Postgres Database Queries
GET DATA /TYPE=PSQL
/CONNECT={CONNECTION INFO}
/SQL={QUERY}
[/ASSUMEDSTRWIDTH=W]
[/UNENCRYPTED]
[/BSIZE=N].
GET DATA /TYPE=PSQL
imports data from a local or remote Postgres
database server. It automatically creates variables based on the table
column names or the names specified in the SQL query. PSPP cannot
support the full precision of some Postgres data types, so data of those
types will lose some precision when PSPP imports them. PSPP does not
support all Postgres data types. If PSPP cannot support a datum, GET DATA
issues a warning and substitutes the system-missing value.
The CONNECT
subcommand must be a string for the parameters of the
database server from which the data should be fetched. The format of
the string is given in the Postgres
manual.
The SQL
subcommand must be a valid SQL statement to retrieve data
from the database.
The ASSUMEDSTRWIDTH
subcommand specifies the maximum width of
string variables read from the database. If omitted, the default value
is determined from the length of the string in the first value read for
each variable.
The UNENCRYPTED
subcommand allows data to be retrieved over an
insecure connection. If the connection is not encrypted, and the
UNENCRYPTED
subcommand is not given, then an error occurs. Whether or
not the connection is encrypted depends upon the underlying psql library
and the capabilities of the database server.
The BSIZE
subcommand serves only to optimise the speed of data
transfer. It specifies an upper limit on number of cases to fetch from
the database at once. The default value is 4096. If your SQL statement
fetches a large number of cases but only a small number of variables,
then the data transfer may be faster if you increase this value.

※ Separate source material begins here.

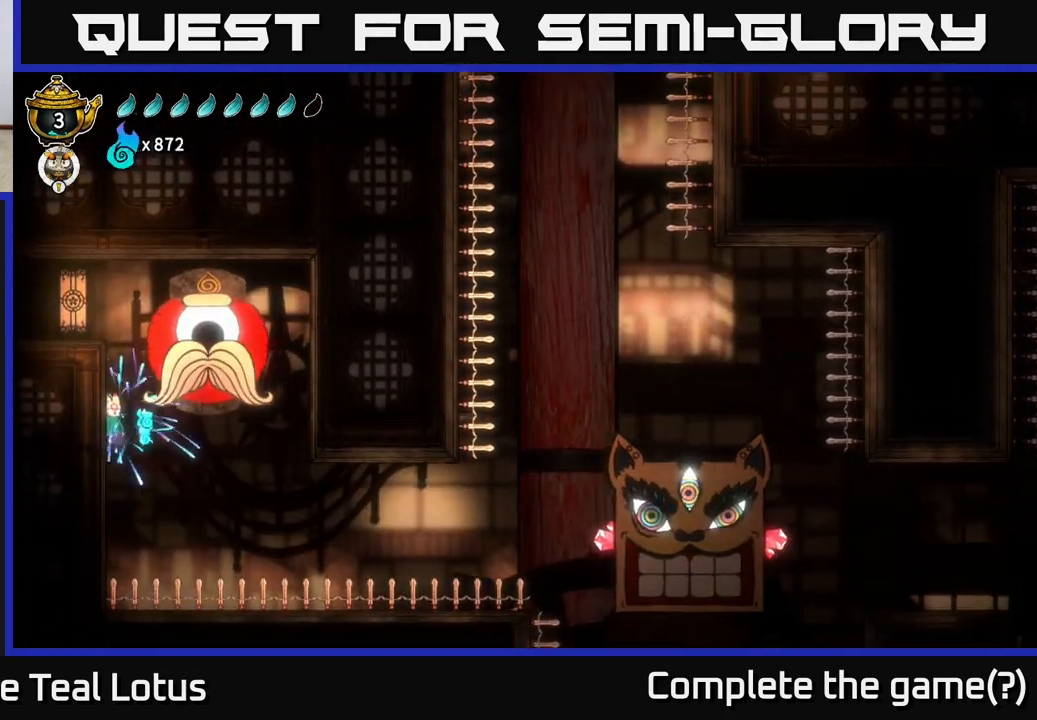
{"buttons": ["A"], "left_stick": "right", "right_stick": "center", "events": [[100, "left_stick", "right"], [183, "A", "down"], [333, "X", "down"], [483, "X", "up"]]}
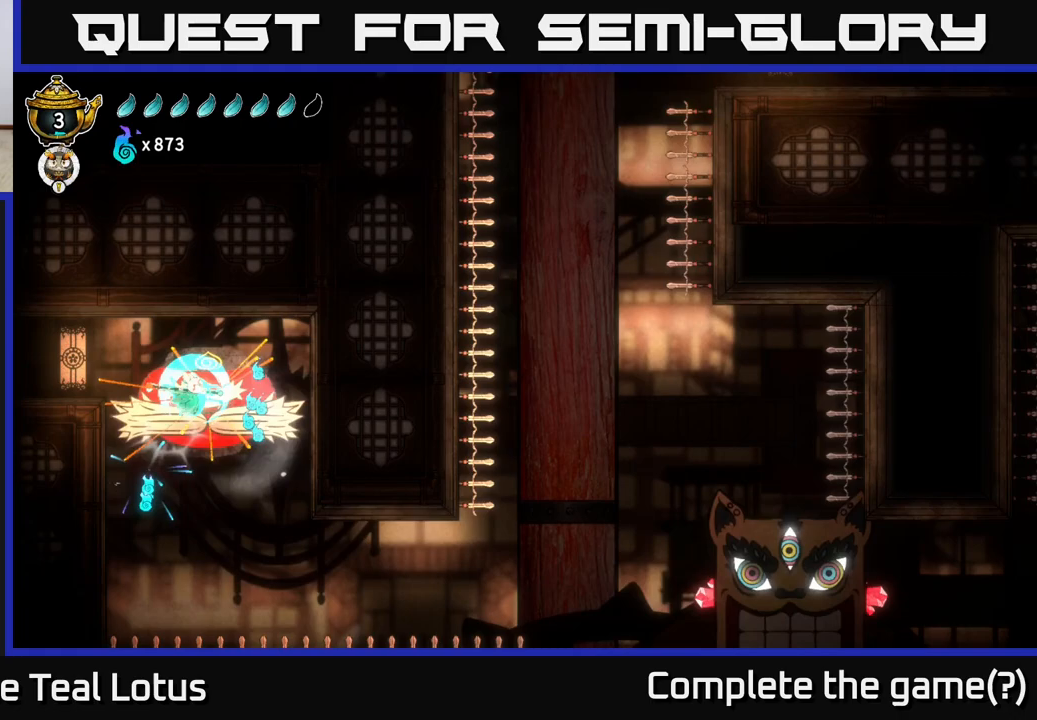
{"buttons": ["X"], "left_stick": "center", "right_stick": "center", "events": [[33, "left_stick", "center"], [83, "X", "down"], [133, "A", "up"], [217, "X", "up"], [333, "left_stick", "left"], [383, "X", "down"], [483, "left_stick", "center"]]}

Conversely, if the number of variables is large, or if the machine on
which PSPP is running has only a small amount of memory, then a smaller
value is probably better.
Example
GET DATA /TYPE=PSQL
/CONNECT='host=example.com port=5432 dbname=product user=fred passwd=xxxx'
/SQL='select * from manufacturer'.
Textual Data Files
GET DATA /TYPE=TXT
/FILE={'FILE_NAME',FILE_HANDLE}
[ENCODING='ENCODING']
[/ARRANGEMENT={DELIMITED,FIXED}]
[/FIRSTCASE={FIRST_CASE}]
[/IMPORTCASES=...]
...additional subcommands depending on ARRANGEMENT...
When TYPE=TXT
is specified, GET DATA
reads data in a delimited
or fixed columnar format, much like DATA LIST
.
The FILE
subcommand must specify the file to be read as a string
file name or (for textual data only) a file
handle).
The ENCODING
subcommand specifies the character encoding of the
file to be read. See INSERT
, for
information on supported encodings.
The ARRANGEMENT
subcommand determines the file's basic format.
DELIMITED
, the default setting, specifies that fields in the input data
are separated by spaces, tabs, or other user-specified delimiters.
FIXED
specifies that fields in the input data appear at particular fixed
column positions within records of a case.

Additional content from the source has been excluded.